I won’t spend too many keystrokes in Bitcoin, an alternative asset that has been more correlated to risk on than to risk off. It’s volatility makes it unsuitable at this time to be considered a safe haven anyway.
Besides, money velocity -M2- is mercileslly declining, people are not moving and so it is their money so the increase of money supply is conflicted with the lack of use hence preventing broad inflation at this point.
Most of the world’s debt is denominated in dollars and this is the ultimate key to understand why the buck is not going down. In good times credit flows and loans get extended in time and in quantity. We are now in a new phase of uncertainty. At times of uncertainty, let alone at times of economic contraction, credit DECREASES and everyone wants to take their money out of the table and put it in the vault for safety. Hence credit gets reduced while debts have to be repaid on time when they mature. This means debtors have to scramble to find hard cash to pay their debt (which globally is mostly denomianted in dollars) and this drives its price higher as demand grows.
If debt doesn’t get paid, ie. because of defaults and bankrupcies, these are dollars that were on the creditors books and that, all of a sudden, vanish. That money was not in the debtor’s hands as expected (for example because of wrong valuations) and now it can no longer be in the creditor’s books. The effect is therefore that globally there are less dollars than estimated and as supply shrinks the price of the asset -the dollar- rises.
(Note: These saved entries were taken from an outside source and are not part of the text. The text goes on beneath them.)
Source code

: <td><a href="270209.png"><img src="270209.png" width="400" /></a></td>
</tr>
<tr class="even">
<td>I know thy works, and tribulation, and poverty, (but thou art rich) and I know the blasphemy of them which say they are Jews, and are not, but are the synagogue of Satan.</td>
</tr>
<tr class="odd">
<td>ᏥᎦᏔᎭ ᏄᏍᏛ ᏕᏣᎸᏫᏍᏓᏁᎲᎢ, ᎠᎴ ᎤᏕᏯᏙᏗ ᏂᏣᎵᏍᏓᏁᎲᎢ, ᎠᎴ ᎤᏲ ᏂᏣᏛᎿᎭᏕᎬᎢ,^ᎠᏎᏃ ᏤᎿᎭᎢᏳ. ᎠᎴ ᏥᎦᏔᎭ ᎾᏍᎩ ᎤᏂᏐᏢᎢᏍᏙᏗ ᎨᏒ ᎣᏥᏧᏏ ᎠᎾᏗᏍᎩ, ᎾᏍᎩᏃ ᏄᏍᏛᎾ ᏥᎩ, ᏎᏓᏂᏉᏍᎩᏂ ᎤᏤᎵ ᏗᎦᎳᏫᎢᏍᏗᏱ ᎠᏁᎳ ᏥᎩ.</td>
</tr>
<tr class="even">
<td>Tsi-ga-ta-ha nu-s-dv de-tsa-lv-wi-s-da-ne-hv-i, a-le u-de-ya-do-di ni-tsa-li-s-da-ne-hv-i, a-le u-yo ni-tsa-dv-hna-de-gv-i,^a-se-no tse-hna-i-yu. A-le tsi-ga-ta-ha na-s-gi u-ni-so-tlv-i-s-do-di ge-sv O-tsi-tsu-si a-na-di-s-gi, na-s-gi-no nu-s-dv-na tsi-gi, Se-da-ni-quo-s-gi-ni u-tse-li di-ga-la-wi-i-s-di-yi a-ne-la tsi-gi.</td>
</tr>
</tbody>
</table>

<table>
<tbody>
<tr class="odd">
From an analysis of the long term dollar index chart we can also conclude the dollar remains in a long term uptrend started in 2011. There is absolutely nothing in the chart that warns of a decline in the dollar value, the trend is up and the index is likely to cross above the 100 mark and above in a new leg up.
I can’t see good reasons to sustain the notion that the dollar is going to collapse while I find surprising that this is the main position at present among commentators and analysts. To the contrary, I bet the dollar will rise against most currencies and the US stock market indices will fall, as they are denominated in dollars, while gold may stay steady or mildly lose some value against the buck.